▼▼▼
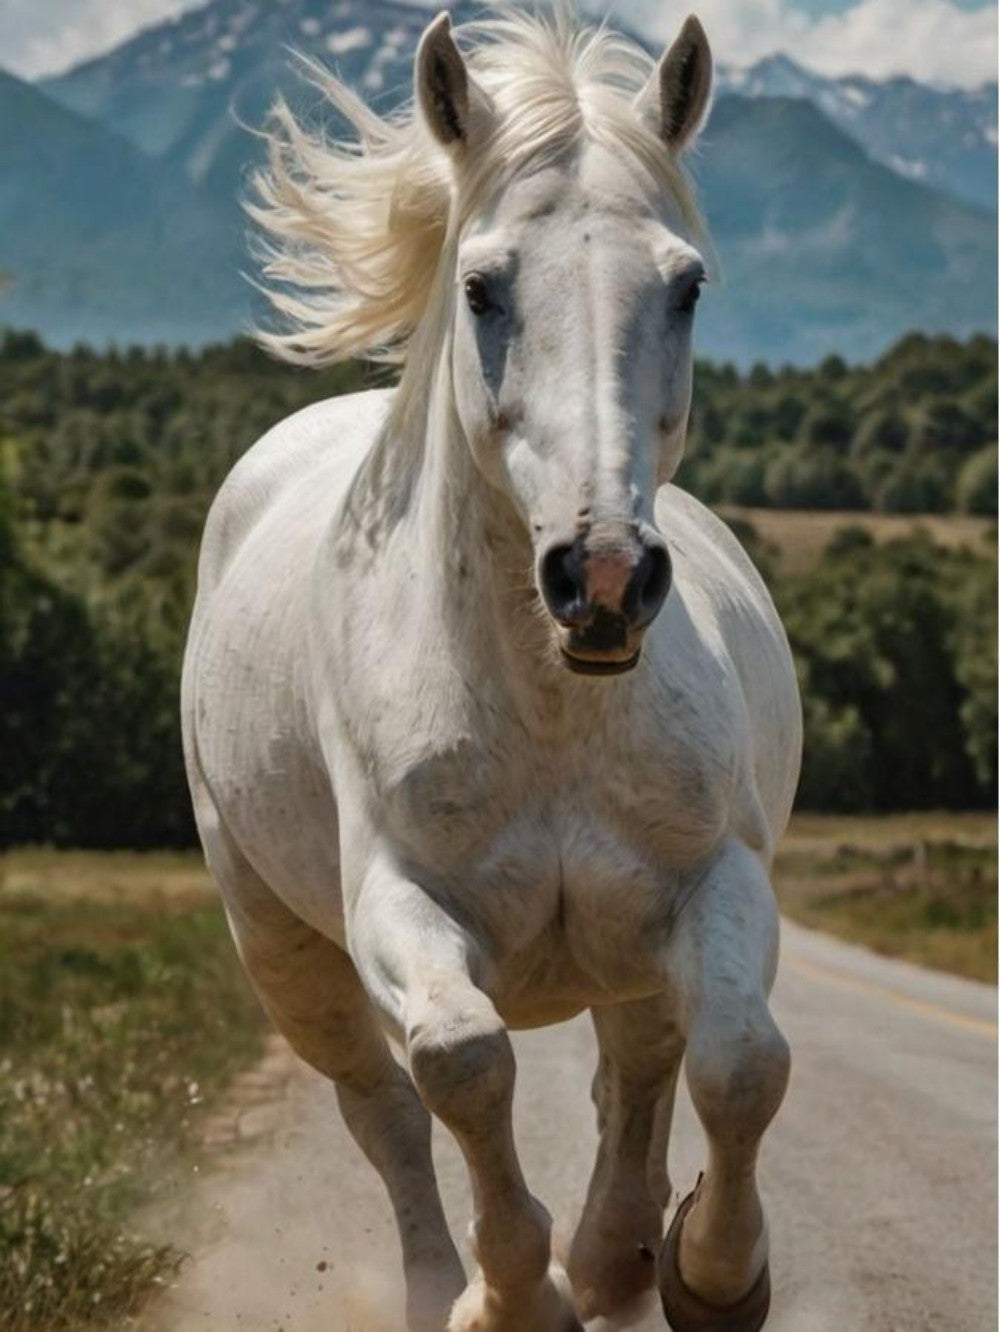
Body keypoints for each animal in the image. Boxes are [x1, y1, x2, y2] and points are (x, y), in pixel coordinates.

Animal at [181, 9, 802, 1330]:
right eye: (481, 286)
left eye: (685, 285)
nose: (602, 576)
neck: (552, 708)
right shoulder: (399, 903)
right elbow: (462, 1066)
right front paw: (515, 1297)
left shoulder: (714, 880)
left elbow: (738, 1064)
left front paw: (711, 1274)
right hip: (282, 948)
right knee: (383, 1112)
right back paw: (448, 1288)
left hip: (628, 947)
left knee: (641, 1066)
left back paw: (620, 1252)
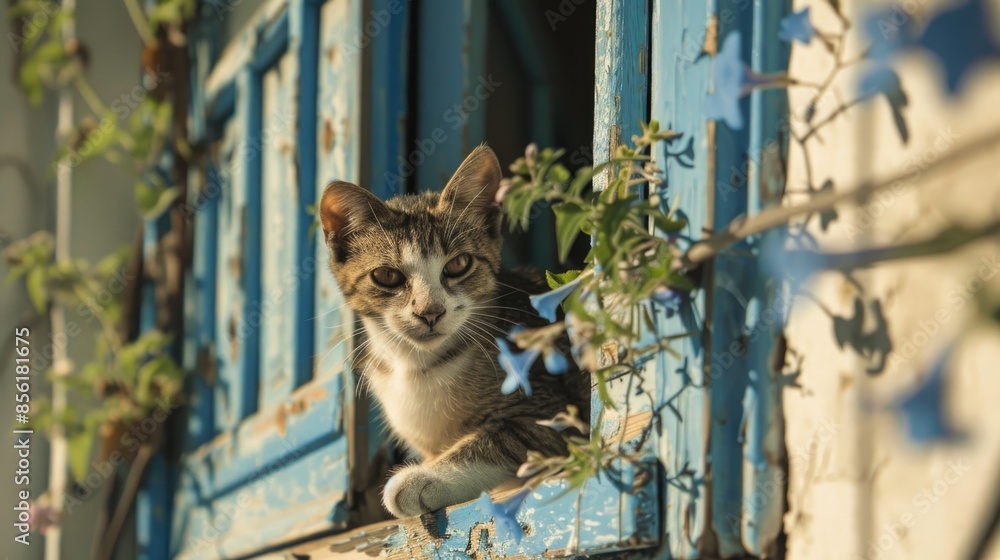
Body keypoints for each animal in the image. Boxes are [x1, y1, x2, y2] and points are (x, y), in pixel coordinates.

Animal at [318, 147, 592, 520]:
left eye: (459, 265)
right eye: (387, 275)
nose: (430, 312)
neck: (417, 366)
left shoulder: (556, 408)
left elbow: (506, 437)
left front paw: (423, 478)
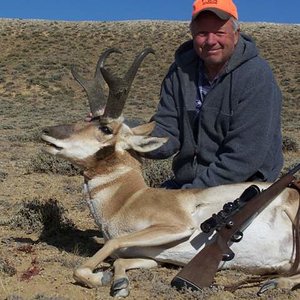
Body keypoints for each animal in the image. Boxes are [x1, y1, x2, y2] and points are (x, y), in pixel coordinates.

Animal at [41, 48, 300, 296]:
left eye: (105, 129)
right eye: (87, 120)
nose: (46, 132)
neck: (129, 199)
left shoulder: (177, 227)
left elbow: (107, 248)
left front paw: (99, 277)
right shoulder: (152, 257)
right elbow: (119, 261)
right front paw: (119, 283)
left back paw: (274, 284)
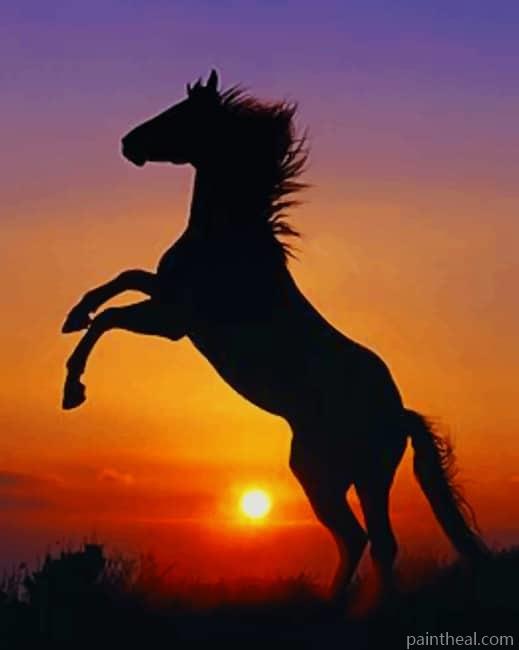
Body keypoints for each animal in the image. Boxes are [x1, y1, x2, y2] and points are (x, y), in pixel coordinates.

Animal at [62, 70, 488, 600]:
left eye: (181, 114)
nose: (128, 143)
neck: (230, 238)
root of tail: (399, 413)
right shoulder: (168, 297)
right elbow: (123, 279)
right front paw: (73, 315)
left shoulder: (176, 321)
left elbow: (111, 317)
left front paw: (73, 387)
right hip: (338, 474)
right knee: (365, 540)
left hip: (347, 474)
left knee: (369, 540)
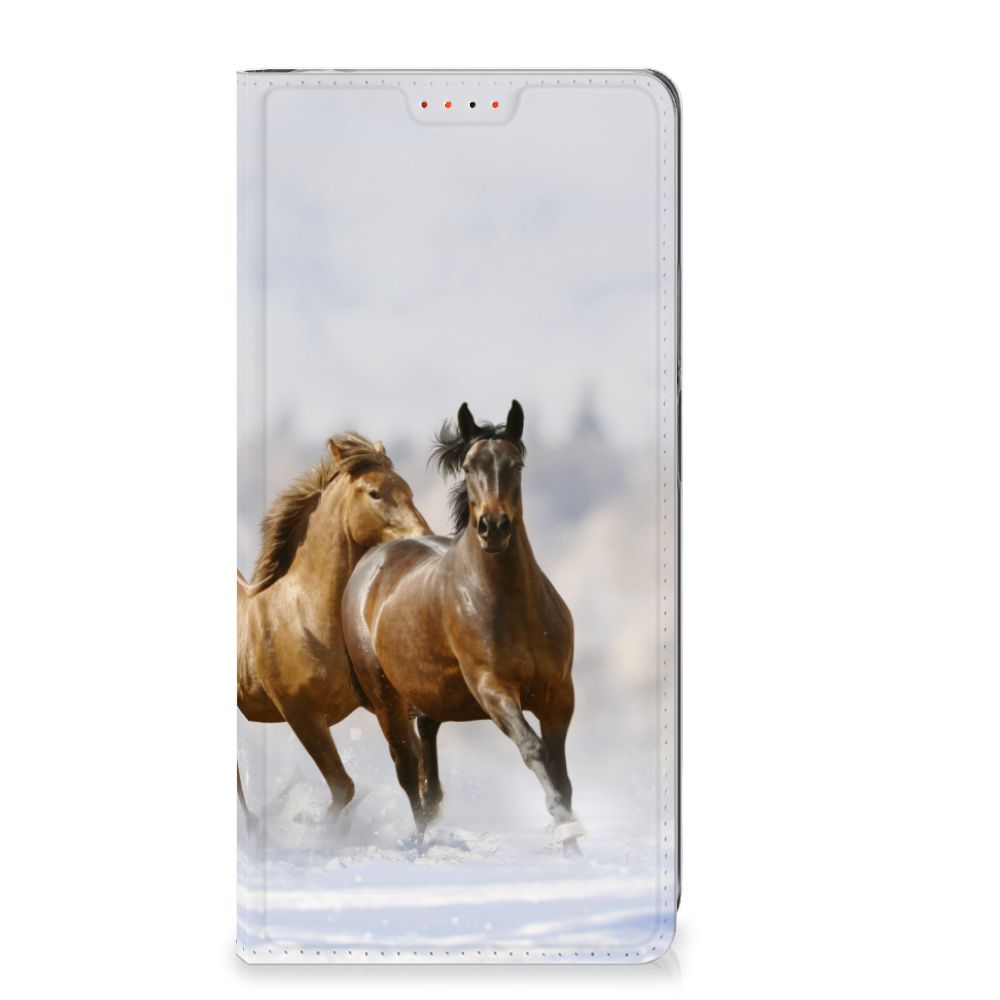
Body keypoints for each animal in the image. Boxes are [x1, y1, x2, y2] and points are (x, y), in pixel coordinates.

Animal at [238, 433, 431, 831]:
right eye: (374, 493)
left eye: (407, 489)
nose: (424, 537)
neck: (304, 616)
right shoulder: (302, 715)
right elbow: (344, 786)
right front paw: (312, 828)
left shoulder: (384, 703)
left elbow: (412, 769)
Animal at [342, 401, 582, 853]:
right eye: (470, 467)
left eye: (516, 464)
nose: (493, 527)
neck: (513, 605)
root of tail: (371, 562)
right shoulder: (492, 687)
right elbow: (534, 750)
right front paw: (564, 826)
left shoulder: (559, 694)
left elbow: (561, 772)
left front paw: (573, 844)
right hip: (386, 701)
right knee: (408, 771)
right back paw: (421, 844)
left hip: (430, 697)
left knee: (428, 771)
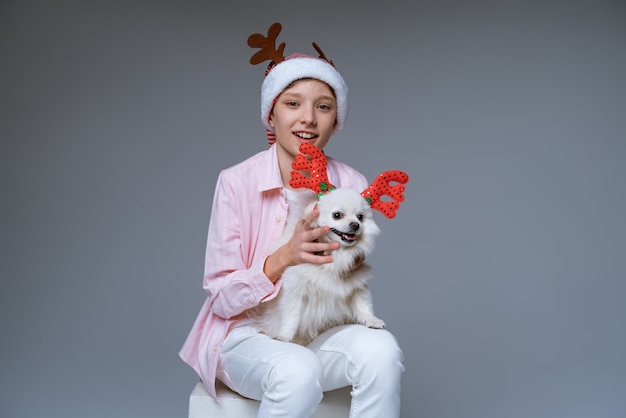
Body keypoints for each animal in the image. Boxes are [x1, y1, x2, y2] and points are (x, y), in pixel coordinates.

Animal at [246, 186, 382, 346]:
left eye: (360, 217)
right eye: (337, 215)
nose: (356, 225)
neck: (334, 256)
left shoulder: (357, 284)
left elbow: (363, 306)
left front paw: (371, 320)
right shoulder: (295, 290)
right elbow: (291, 317)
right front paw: (284, 335)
▲▲▲
> _The problem_
From the first line of the entries above down to the line holding "right front paw: (515, 1297)", quote each line exactly and nothing else, skipping pictures.

> _Expected output_
Body keypoints for each animal in the image. Boxes are [x1, y1, x2, y2] and points are (x, y), in pixel coordinates.

Animal at [181, 9, 802, 1330]:
right eye: (481, 286)
left eye: (685, 285)
nose: (602, 576)
neck: (552, 708)
right shoulder: (399, 903)
right elbow: (462, 1066)
right front paw: (515, 1297)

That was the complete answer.